Work required:
Restating the records exactly is the whole task.
-*-
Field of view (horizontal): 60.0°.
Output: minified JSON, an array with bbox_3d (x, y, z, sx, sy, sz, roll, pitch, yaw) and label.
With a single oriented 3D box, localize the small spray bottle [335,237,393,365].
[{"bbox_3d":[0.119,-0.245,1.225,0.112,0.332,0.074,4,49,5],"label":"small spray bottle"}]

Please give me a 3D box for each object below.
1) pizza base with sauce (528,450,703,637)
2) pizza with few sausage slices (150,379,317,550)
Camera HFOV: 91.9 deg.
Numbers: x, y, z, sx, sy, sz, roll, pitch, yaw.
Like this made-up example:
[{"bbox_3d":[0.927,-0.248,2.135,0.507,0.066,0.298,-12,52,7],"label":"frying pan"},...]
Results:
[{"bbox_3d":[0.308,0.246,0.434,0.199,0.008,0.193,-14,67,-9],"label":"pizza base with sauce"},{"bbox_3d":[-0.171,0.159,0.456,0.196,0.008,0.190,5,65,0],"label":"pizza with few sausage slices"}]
-*-
Answer:
Field of view (horizontal): 60.0°.
Output: minified JSON, an array with bbox_3d (x, y, z, sx, sy, sz, roll, pitch, yaw) and label.
With a single oriented 3D box, localize the small spray bottle [335,237,393,365].
[{"bbox_3d":[0.119,-0.245,1.225,0.112,0.332,0.074,4,49,5],"label":"small spray bottle"}]

Please give me a 3D box for each object below.
1) pizza base with sauce (528,450,703,637)
2) pizza with few sausage slices (150,379,317,550)
Camera HFOV: 91.9 deg.
Numbers: x, y, z, sx, sy, sz, roll, pitch, yaw.
Like this made-up example:
[{"bbox_3d":[0.927,-0.248,2.135,0.507,0.066,0.298,-12,52,7],"label":"frying pan"},...]
Results:
[{"bbox_3d":[0.308,0.246,0.434,0.199,0.008,0.193,-14,67,-9],"label":"pizza base with sauce"},{"bbox_3d":[-0.171,0.159,0.456,0.196,0.008,0.190,5,65,0],"label":"pizza with few sausage slices"}]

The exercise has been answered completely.